Non sempre si riesce, perché il cammino nella conoscenza e armonizzazione di sé è arduo, anche se costellato di momenti che hanno del miracoloso.
Durante le esecuzioni, può succedere di ricadere nell’assenza di Spirito, nella perdita di sé, fondamentalmente per l’emersione di parti di noi ancora rigide, i nostri blocchi animici, le nostre false credenze, che producono vari tipi di reazioni legate alla paura.
In questi casi è utile fare appello alla conoscenza strutturale del brano, alla tecnica, all’esperienza.
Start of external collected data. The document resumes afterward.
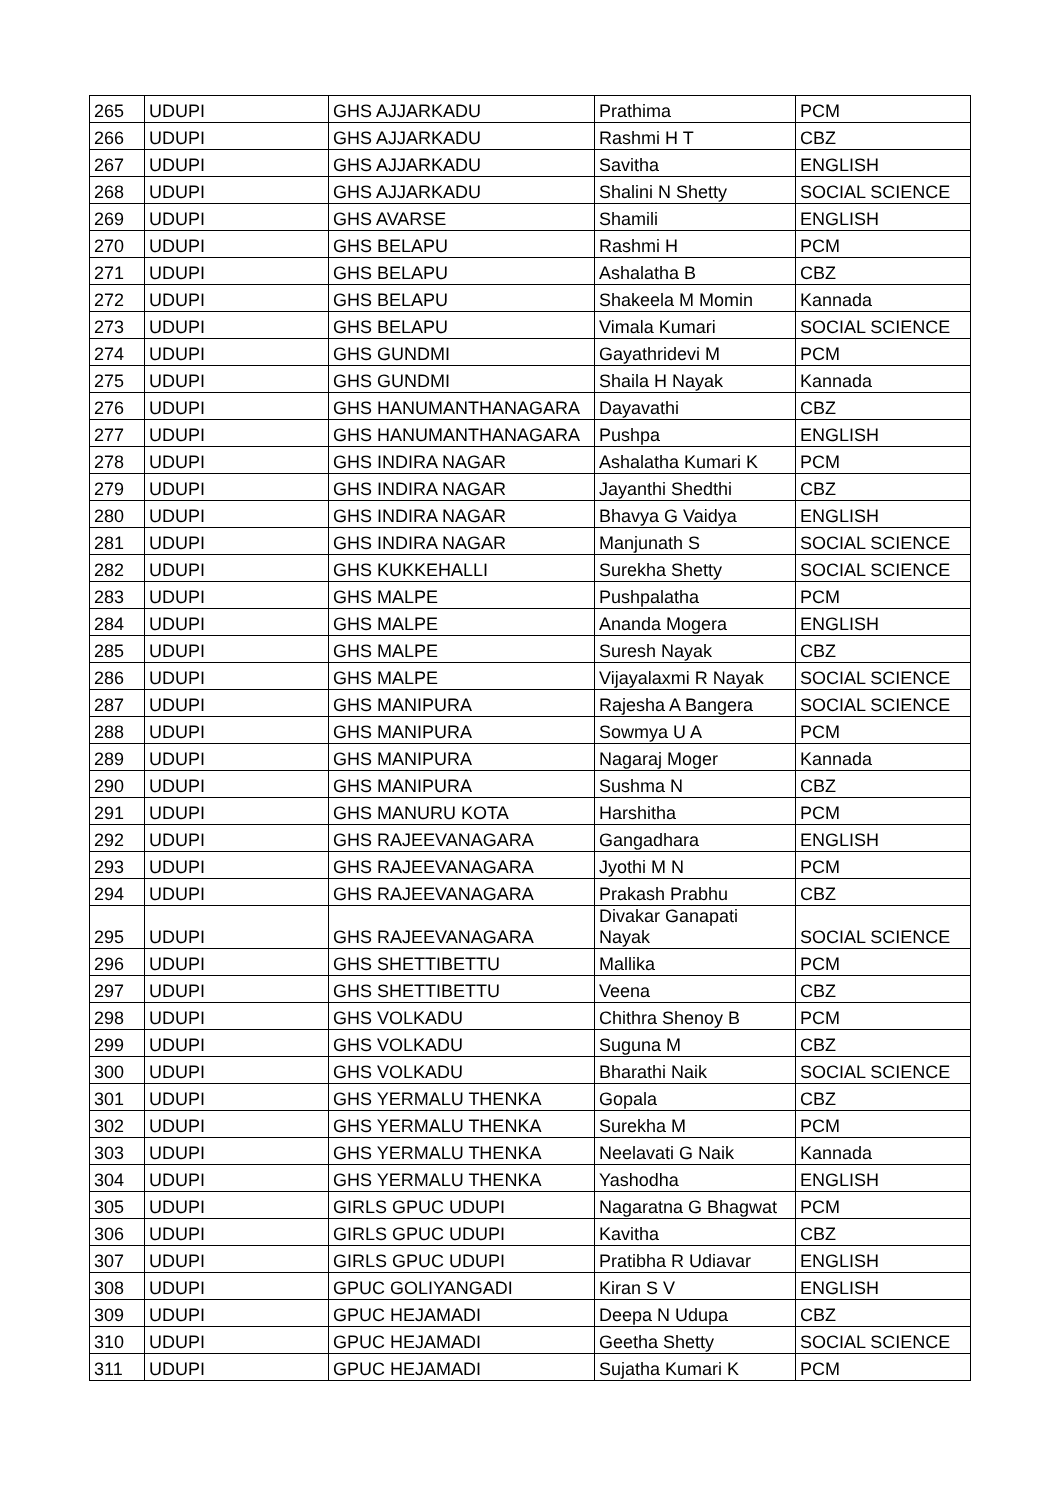| 265 | UDUPI | GHS AJJARKADU | Prathima | PCM |
| 266 | UDUPI | GHS AJJARKADU | Rashmi H T | CBZ |
| 267 | UDUPI | GHS AJJARKADU | Savitha | ENGLISH |
| 268 | UDUPI | GHS AJJARKADU | Shalini N Shetty | SOCIAL SCIENCE |
| 269 | UDUPI | GHS AVARSE | Shamili | ENGLISH |
| 270 | UDUPI | GHS BELAPU | Rashmi H | PCM |
| 271 | UDUPI | GHS BELAPU | Ashalatha B | CBZ |
| 272 | UDUPI | GHS BELAPU | Shakeela M Momin | Kannada |
| 273 | UDUPI | GHS BELAPU | Vimala Kumari | SOCIAL SCIENCE |
| 274 | UDUPI | GHS GUNDMI | Gayathridevi M | PCM |
| 275 | UDUPI | GHS GUNDMI | Shaila H Nayak | Kannada |
| 276 | UDUPI | GHS HANUMANTHANAGARA | Dayavathi | CBZ |
| 277 | UDUPI | GHS HANUMANTHANAGARA | Pushpa | ENGLISH |
| 278 | UDUPI | GHS INDIRA NAGAR | Ashalatha Kumari K | PCM |
| 279 | UDUPI | GHS INDIRA NAGAR | Jayanthi Shedthi | CBZ |
| 280 | UDUPI | GHS INDIRA NAGAR | Bhavya G Vaidya | ENGLISH |
| 281 | UDUPI | GHS INDIRA NAGAR | Manjunath S | SOCIAL SCIENCE |
| 282 | UDUPI | GHS KUKKEHALLI | Surekha Shetty | SOCIAL SCIENCE |
| 283 | UDUPI | GHS MALPE | Pushpalatha | PCM |
| 284 | UDUPI | GHS MALPE | Ananda Mogera | ENGLISH |
| 285 | UDUPI | GHS MALPE | Suresh Nayak | CBZ |
| 286 | UDUPI | GHS MALPE | Vijayalaxmi R Nayak | SOCIAL SCIENCE |
| 287 | UDUPI | GHS MANIPURA | Rajesha A Bangera | SOCIAL SCIENCE |
| 288 | UDUPI | GHS MANIPURA | Sowmya U A | PCM |
| 289 | UDUPI | GHS MANIPURA | Nagaraj Moger | Kannada |
| 290 | UDUPI | GHS MANIPURA | Sushma N | CBZ |
| 291 | UDUPI | GHS MANURU KOTA | Harshitha | PCM |
| 292 | UDUPI | GHS RAJEEVANAGARA | Gangadhara | ENGLISH |
| 293 | UDUPI | GHS RAJEEVANAGARA | Jyothi M N | PCM |
| 294 | UDUPI | GHS RAJEEVANAGARA | Prakash Prabhu | CBZ |
| 295 | UDUPI | GHS RAJEEVANAGARA | Divakar Ganapati Nayak | SOCIAL SCIENCE |
| 296 | UDUPI | GHS SHETTIBETTU | Mallika | PCM |
| 297 | UDUPI | GHS SHETTIBETTU | Veena | CBZ |
| 298 | UDUPI | GHS VOLKADU | Chithra Shenoy B | PCM |
| 299 | UDUPI | GHS VOLKADU | Suguna M | CBZ |
| 300 | UDUPI | GHS VOLKADU | Bharathi Naik | SOCIAL SCIENCE |
| 301 | UDUPI | GHS YERMALU THENKA | Gopala | CBZ |
| 302 | UDUPI | GHS YERMALU THENKA | Surekha M | PCM |
| 303 | UDUPI | GHS YERMALU THENKA | Neelavati G Naik | Kannada |
| 304 | UDUPI | GHS YERMALU THENKA | Yashodha | ENGLISH |
| 305 | UDUPI | GIRLS GPUC UDUPI | Nagaratna G Bhagwat | PCM |
| 306 | UDUPI | GIRLS GPUC UDUPI | Kavitha | CBZ |
| 307 | UDUPI | GIRLS GPUC UDUPI | Pratibha R Udiavar | ENGLISH |
| 308 | UDUPI | GPUC GOLIYANGADI | Kiran S V | ENGLISH |
| 309 | UDUPI | GPUC HEJAMADI | Deepa N Udupa | CBZ |
| 310 | UDUPI | GPUC HEJAMADI | Geetha Shetty | SOCIAL SCIENCE |
| 311 | UDUPI | GPUC HEJAMADI | Sujatha Kumari K | PCM |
Tuttavia un buon modo di anticipare un nostro cedimento di fronte all’emersione della paura è l’attenzione verso la gioia che si sta provando, se scompare è segno che prima o poi ci perderemo.
È anche opportuno non scambiare la gioia con l’euforia, che è un’altra forma di perdita di sé.
Invece l’intima gioia che si prova nello scioglimento di ogni tensione egoica è la cartina di tornasole della nostra capacità di dare senso a ciò che facciamo.